Re: [RFC PATCH v1 00/57] Boot-time page size selection for arm64

David Hildenbrand <david@xxxxxxxxxx> · Wed, 16 Oct 2024 17:16:42 +0200

Performance Testing
===================

I've run some limited performance benchmarks:

First, a real-world benchmark that causes a lot of page table manipulation (and
therefore we would expect to see regression here if we are going to see it
anywhere); kernel compilation. It barely registers a change. Values are times,
so smaller is better. All relative to base-4k:

|             |    kern |    kern |    user |    user |    real |    real |
| config      |    mean |   stdev |    mean |   stdev |    mean |   stdev |
|-------------|---------|---------|---------|---------|---------|---------|
| base-4k     |    0.0% |    1.1% |    0.0% |    0.3% |    0.0% |    0.3% |
| compile-4k  |   -0.2% |    1.1% |   -0.2% |    0.3% |   -0.1% |    0.3% |
| boot-4k     |    0.1% |    1.0% |   -0.3% |    0.2% |   -0.2% |    0.2% |

The Speedometer JavaScript benchmark also shows no change. Values are runs per
min, so bigger is better. All relative to base-4k:

| config      |    mean |   stdev |
|-------------|---------|---------|
| base-4k     |    0.0% |    0.8% |
| compile-4k  |    0.4% |    0.8% |
| boot-4k     |    0.0% |    0.9% |

Finally, I've run some microbenchmarks known to stress page table manipulations
(originally from David Hildenbrand). The fork test maps/allocs 1G of anon
memory, then measures the cost of fork(). The munmap test maps/allocs 1G of anon
memory then measures the cost of munmap()ing it. The fork test is known to be
extremely sensitive to any changes that cause instructions to be aligned
differently in cachelines. When using this test for other changes, I've seen
double digit regressions for the slightest thing, so 12% regression on this test
is actually fairly good. This likely represents the extreme worst case for
regressions that will be observed across other microbenchmarks (famous last
words). Values are times, so smaller is better.
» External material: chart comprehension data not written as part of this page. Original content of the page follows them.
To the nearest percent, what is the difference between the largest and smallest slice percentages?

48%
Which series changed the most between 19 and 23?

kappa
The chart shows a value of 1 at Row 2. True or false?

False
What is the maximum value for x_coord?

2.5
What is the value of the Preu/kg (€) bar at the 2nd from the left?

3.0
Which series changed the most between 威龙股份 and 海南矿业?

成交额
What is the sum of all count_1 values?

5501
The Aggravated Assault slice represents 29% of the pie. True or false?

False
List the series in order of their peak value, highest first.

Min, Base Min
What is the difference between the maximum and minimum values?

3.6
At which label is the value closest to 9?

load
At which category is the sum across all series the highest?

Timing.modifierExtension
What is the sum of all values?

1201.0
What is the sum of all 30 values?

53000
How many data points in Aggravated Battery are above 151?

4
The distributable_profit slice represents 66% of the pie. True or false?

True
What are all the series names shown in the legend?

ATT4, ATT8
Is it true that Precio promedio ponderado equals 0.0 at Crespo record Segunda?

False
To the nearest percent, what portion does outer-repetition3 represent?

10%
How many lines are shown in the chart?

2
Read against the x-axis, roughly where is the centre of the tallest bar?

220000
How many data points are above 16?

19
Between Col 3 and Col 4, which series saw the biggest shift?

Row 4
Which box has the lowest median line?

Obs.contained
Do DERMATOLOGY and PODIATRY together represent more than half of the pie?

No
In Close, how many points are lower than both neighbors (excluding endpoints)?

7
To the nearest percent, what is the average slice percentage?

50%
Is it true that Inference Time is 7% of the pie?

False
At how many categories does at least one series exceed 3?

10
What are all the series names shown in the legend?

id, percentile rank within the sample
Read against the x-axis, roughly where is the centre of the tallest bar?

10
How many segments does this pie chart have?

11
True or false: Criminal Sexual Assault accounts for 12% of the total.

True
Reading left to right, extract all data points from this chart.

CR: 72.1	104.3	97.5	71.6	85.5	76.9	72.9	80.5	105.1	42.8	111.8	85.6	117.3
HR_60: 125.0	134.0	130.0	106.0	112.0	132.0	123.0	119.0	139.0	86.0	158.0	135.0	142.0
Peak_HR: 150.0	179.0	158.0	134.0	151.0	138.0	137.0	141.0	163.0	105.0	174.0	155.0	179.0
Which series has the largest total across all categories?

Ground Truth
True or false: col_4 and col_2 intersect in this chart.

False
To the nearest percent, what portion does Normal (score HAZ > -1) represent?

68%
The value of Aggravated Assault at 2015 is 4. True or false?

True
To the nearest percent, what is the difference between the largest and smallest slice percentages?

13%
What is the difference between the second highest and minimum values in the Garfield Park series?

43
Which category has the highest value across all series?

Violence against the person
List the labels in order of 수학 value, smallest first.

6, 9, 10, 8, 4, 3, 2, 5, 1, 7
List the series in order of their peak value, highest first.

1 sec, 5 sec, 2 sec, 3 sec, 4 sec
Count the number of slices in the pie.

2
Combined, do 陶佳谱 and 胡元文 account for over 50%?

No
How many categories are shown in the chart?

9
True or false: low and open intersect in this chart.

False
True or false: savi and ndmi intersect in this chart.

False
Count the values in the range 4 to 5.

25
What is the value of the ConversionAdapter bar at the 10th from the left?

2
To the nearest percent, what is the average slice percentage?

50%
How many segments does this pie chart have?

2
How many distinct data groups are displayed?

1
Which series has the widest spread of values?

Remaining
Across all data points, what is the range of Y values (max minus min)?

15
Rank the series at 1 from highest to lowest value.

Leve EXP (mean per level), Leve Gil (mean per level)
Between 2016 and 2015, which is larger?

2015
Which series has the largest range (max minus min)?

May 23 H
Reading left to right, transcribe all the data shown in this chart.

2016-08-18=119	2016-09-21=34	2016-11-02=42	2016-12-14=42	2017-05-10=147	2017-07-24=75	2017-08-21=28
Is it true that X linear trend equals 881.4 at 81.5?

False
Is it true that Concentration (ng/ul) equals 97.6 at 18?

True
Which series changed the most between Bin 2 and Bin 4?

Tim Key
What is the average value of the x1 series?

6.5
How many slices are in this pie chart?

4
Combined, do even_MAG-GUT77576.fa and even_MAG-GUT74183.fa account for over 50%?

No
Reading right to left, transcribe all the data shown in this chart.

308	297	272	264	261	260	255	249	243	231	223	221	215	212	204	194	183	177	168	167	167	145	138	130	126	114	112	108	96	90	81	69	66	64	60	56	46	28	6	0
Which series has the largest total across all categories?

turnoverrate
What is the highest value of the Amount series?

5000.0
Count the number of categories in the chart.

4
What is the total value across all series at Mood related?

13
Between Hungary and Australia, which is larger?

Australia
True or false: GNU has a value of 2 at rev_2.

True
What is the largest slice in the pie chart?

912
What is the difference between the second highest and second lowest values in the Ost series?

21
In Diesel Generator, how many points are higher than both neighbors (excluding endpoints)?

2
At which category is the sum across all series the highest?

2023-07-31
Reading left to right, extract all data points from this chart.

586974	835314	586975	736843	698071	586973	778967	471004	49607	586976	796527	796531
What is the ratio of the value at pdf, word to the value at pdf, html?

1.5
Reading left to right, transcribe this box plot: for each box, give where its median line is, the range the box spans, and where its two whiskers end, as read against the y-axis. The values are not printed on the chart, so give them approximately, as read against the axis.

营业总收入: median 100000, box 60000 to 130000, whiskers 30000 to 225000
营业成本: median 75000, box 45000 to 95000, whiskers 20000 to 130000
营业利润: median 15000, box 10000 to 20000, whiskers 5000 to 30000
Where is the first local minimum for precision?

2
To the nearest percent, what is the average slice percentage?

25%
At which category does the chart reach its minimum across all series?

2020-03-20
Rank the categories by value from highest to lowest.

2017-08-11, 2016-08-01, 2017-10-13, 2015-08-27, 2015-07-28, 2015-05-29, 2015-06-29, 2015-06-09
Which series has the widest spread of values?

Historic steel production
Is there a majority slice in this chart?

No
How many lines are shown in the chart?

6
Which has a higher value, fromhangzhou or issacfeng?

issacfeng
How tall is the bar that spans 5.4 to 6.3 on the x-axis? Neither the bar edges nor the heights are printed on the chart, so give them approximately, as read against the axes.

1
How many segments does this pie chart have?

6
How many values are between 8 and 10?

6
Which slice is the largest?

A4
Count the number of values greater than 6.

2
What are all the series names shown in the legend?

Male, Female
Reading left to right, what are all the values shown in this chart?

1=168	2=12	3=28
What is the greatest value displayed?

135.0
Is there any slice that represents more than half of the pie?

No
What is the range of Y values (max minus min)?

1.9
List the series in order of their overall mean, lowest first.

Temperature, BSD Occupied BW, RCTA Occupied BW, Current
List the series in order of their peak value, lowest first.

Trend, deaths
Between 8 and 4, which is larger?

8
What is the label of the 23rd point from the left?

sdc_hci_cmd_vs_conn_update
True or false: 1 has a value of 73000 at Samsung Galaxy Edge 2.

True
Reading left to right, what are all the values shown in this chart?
All relative to base-4k:

... and here I am, worrying about much smaller degradation in these 
micro-benchmark ;) You're right, these are pure micro-benchmarks, and 
while 12% does sound like "much", even stupid compiler code movement can 
result in such changes in the fork() micro benchmark.

So I think this is just fine, and actually "surprisingly" small. And, 
there is even a way to statically compile a page size and not worry 
about that at all.

As discussed ahead of times, I consider this change very valuable. In 
RHEL, the biggest issue is actually the test matrix, that cannot really 
be reduced significantly ... but it will make shipping/packaging easier.

CCing Don, who did the separate 64k RHEL flavor kernel.

--
Cheers,

David / dhildenb